If you’ve worked with a recruiter before, you know that having everything organized and ready to send at the right time is of the utmost importance. However, when a recruiter is sourcing dozens of candidates for the same job, there are a few things you can do to catch their attention.

Formatting is Everything

When it comes to first impressions on your resume, formatting is the most important – in fact, you can often deter them as fast as you attract them. How easy is your resume on the recruiter’s eyes? Does it read well? Or is it chaotic with little structure and no flow to the information on it? Here are a few tips and tricks to help you navigate formatting your resume: 

  • Be precise with the information you include on your resume. You don’t need all five internships listed with extensive details on each! You can just have an internship section and list the companies you interned with and the dates you interned for. 
  • Double-check that everything is in the same font. There can be different font weights, colors, and sizes for emphasis and highlighting, but you don’t want the disorganization that comes with mix-matched fonts and visual chaos! 
  • Make sure you have great grammar. This can be just as telling as using slang and abbreviations! Use Grammarly if you must, but always make sure to put your best foot forward grammatically. 
  • Be organized. How you organize the information on your resume can be a huge attraction as well. If you are looking for a managerial level job or higher, the recruiter is going to want to see if you can manage and report on information efficiently.  

The Devil’s in the Details

One thing you will want to be sure to do is to be specific about what you have accomplished. The best way to do this is usually through pulling your numbers. What were your goals and did you meet them? If you surpassed your goals, by what percentage did you do that? If you’re in marketing or sales, having your numbers at hand to emphasize your impact can be non-negotiable! 

Now, let’s talk about dates. Why do you have the specific dates of each job on your resume? If it’s only because that’s what every resume template you’ve seen has had, then maybe it’s time to reevaluate. As long as you have the important dates, like when you attended college, and maybe when you started each major job, the rest can be left up to the recruiter to ask. Not having dates can be distinctive to the recruiter! 

Another important thing to remember is that time gaps happen, and that it’s not as taboo anymore, and not something you should be ashamed of. Not having specific dates for every little thing that you have done in your career gives you more grace when it comes to portraying your experience over the amount of time you have had a job. However, if you don’t include dates, make sure you establish a clear timeline of your career with formatting and information organization. 

Other Resume Things

If you work in an industry that requires an updated portfolio, there are a few creative ways that you can incorporate it into your resume. One of the most effective ways to do this is by creating a QR code that the recruiter can scan right off of your resume. You can have the QR code go right to your website or pull up your portfolio exclusively (via Behance). Other ways you can attach your portfolio is by listing your social media handles, website URL, and any other online resources in the contact section of your resume. 
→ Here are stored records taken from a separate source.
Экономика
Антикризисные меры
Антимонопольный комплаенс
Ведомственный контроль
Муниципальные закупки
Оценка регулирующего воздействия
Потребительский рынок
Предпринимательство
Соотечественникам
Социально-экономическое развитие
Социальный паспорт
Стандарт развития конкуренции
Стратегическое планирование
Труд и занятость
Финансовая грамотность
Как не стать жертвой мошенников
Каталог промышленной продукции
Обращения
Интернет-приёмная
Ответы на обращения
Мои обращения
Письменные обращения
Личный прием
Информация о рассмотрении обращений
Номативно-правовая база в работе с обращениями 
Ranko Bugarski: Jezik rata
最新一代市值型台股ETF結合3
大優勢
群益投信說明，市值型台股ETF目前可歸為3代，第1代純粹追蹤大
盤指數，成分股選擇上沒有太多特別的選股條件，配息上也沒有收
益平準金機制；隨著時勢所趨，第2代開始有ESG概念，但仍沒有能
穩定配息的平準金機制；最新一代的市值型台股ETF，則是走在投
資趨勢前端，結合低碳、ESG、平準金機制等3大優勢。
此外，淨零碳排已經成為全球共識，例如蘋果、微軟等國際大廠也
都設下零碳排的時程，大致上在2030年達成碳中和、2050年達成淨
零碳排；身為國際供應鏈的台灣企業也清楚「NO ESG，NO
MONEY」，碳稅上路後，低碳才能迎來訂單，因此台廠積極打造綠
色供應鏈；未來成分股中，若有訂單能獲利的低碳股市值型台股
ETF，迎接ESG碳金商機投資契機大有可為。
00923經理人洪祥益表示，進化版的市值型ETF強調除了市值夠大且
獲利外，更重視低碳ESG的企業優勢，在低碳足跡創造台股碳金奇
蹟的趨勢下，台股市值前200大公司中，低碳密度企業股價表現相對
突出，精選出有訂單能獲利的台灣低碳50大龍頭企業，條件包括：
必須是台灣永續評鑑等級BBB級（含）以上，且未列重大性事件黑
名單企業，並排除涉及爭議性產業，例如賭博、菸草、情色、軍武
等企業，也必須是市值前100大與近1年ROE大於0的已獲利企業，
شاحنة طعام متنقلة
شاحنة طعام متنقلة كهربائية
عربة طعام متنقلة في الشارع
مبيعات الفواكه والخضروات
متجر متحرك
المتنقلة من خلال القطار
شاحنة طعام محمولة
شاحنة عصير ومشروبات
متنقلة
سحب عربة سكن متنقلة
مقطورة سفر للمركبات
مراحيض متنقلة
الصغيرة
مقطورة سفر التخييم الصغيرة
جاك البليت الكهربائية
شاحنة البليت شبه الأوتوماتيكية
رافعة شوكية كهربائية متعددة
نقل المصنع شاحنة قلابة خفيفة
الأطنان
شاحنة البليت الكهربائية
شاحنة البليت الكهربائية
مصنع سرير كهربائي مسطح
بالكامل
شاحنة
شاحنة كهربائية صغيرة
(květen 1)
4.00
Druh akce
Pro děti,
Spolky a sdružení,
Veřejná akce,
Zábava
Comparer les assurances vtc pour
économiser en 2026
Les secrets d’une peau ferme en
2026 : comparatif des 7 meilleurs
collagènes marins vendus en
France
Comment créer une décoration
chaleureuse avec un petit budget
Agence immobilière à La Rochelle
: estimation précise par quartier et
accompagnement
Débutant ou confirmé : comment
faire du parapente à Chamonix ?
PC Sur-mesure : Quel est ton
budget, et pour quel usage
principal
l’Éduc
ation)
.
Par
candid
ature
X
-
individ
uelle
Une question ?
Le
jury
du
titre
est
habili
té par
Since your resume is more about how you present the information about yourself and your career, the Catch Crew advises against including a headshot on your resume. There are plenty of other chances for you to portray your personality on your social media or website. Social media can be an extension of your resume at times since it can show recruiters how you carry yourself, present your work, and treat your community.
In the end, getting your resume noticed by a recruiter comes down to four major parts: formatting, grammar, showing your impact, and personal touches. Once you get these pillars down, the rest is easygoing.